Records from a data source
______________________________
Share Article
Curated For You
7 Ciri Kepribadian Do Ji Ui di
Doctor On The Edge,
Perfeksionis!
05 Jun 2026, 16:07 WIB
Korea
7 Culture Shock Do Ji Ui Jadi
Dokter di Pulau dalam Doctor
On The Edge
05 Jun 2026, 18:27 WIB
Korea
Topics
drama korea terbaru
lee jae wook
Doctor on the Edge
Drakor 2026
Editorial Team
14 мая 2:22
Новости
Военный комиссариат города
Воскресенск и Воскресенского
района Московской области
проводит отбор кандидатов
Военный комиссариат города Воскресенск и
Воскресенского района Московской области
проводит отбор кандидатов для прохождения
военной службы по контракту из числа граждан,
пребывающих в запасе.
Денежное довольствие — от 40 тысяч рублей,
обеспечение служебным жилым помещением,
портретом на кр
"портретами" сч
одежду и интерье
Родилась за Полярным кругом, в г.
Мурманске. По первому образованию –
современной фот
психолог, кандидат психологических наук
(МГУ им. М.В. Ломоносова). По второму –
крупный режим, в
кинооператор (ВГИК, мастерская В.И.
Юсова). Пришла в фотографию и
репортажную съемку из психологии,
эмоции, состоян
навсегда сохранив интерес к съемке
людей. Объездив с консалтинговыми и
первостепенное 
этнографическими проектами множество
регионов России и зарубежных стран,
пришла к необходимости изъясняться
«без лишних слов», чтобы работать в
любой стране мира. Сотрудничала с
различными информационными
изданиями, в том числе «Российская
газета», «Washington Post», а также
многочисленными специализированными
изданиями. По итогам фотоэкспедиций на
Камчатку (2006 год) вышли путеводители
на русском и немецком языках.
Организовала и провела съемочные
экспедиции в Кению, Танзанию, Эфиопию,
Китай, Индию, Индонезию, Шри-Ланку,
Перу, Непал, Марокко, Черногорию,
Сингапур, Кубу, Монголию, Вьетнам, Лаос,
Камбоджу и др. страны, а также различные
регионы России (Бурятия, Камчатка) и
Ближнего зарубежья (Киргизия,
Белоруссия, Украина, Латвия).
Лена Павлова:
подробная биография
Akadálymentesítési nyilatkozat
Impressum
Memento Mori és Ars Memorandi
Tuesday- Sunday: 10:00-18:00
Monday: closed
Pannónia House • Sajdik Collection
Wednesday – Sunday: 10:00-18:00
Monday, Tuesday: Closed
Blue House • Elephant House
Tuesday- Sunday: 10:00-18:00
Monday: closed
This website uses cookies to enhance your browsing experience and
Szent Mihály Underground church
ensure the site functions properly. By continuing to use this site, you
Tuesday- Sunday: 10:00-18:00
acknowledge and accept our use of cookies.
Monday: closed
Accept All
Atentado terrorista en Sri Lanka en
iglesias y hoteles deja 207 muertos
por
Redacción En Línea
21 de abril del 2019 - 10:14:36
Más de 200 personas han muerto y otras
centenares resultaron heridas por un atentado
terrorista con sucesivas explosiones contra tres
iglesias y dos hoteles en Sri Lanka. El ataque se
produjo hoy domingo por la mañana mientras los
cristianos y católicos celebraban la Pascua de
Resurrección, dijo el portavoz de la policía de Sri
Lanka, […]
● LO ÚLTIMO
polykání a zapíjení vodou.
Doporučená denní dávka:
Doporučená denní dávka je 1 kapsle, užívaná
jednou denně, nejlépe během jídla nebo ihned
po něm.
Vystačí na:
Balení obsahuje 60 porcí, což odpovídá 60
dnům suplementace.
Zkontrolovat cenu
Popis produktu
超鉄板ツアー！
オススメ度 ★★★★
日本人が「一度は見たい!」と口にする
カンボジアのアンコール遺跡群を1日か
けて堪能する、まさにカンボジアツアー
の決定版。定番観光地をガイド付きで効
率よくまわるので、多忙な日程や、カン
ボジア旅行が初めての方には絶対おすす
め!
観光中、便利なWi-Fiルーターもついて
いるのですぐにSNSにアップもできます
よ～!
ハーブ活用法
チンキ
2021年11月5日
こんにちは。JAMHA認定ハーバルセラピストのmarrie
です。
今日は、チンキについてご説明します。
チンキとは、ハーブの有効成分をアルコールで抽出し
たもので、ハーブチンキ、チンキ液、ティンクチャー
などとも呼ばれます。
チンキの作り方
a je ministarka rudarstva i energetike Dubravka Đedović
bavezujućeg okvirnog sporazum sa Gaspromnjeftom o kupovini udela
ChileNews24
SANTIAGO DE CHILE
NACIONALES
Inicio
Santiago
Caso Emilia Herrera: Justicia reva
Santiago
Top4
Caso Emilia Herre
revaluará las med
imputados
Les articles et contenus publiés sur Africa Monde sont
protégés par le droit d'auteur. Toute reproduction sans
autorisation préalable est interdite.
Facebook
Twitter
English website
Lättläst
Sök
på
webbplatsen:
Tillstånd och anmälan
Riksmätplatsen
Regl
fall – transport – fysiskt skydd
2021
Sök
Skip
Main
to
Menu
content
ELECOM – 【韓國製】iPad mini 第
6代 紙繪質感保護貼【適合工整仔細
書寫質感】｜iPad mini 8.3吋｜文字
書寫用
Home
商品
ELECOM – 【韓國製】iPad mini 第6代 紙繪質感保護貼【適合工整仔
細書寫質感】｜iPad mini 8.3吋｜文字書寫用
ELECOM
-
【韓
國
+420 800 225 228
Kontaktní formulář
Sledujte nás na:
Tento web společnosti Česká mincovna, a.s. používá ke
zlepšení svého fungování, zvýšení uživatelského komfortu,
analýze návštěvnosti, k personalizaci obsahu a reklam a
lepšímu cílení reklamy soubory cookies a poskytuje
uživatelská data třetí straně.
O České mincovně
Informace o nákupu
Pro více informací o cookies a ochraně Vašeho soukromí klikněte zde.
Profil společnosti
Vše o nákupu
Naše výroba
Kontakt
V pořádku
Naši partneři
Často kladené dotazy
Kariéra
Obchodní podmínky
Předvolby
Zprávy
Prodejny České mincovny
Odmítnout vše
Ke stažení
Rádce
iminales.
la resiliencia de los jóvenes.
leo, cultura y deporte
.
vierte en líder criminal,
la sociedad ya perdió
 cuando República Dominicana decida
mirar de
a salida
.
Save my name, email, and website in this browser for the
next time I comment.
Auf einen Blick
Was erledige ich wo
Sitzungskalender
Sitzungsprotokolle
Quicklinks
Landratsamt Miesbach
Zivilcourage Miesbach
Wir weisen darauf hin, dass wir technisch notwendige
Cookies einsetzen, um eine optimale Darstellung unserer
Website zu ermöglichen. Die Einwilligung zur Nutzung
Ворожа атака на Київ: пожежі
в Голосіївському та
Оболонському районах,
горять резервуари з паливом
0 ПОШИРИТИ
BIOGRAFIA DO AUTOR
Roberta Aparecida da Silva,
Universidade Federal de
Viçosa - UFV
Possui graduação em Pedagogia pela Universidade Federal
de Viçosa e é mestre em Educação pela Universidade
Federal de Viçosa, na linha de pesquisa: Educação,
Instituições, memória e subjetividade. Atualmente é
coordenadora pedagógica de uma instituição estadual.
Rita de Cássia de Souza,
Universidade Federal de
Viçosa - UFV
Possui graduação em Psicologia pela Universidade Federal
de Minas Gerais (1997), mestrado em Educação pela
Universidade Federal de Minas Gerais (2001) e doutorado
______________________________
## Work instruction
Repeat the entries above verbatim, but only from the line that has "こんにちは。JAMHA認定ハーバルセラピストのmarrie" down to the line that has "analýze návštěvnosti, k", inclusive.

## Response
こんにちは。JAMHA認定ハーバルセラピストのmarrie
です。
今日は、チンキについてご説明します。
チンキとは、ハーブの有効成分をアルコールで抽出し
たもので、ハーブチンキ、チンキ液、ティンクチャー
などとも呼ばれます。
チンキの作り方
a je ministarka rudarstva i energetike Dubravka Đedović
bavezujućeg okvirnog sporazum sa Gaspromnjeftom o kupovini udela
ChileNews24
SANTIAGO DE CHILE
NACIONALES
Inicio
Santiago
Caso Emilia Herrera: Justicia reva
Santiago
Top4
Caso Emilia Herre
revaluará las med
imputados
Les articles et contenus publiés sur Africa Monde sont
protégés par le droit d'auteur. Toute reproduction sans
autorisation préalable est interdite.
Facebook
Twitter
English website
Lättläst
Sök
på
webbplatsen:
Tillstånd och anmälan
Riksmätplatsen
Regl
fall – transport – fysiskt skydd
2021
Sök
Skip
Main
to
Menu
content
ELECOM – 【韓國製】iPad mini 第
6代 紙繪質感保護貼【適合工整仔細
書寫質感】｜iPad mini 8.3吋｜文字
書寫用
Home
商品
ELECOM – 【韓國製】iPad mini 第6代 紙繪質感保護貼【適合工整仔
細書寫質感】｜iPad mini 8.3吋｜文字書寫用
ELECOM
-
【韓
國
+420 800 225 228
Kontaktní formulář
Sledujte nás na:
Tento web společnosti Česká mincovna, a.s. používá ke
zlepšení svého fungování, zvýšení uživatelského komfortu,
analýze návštěvnosti, k personalizaci obsahu a reklam a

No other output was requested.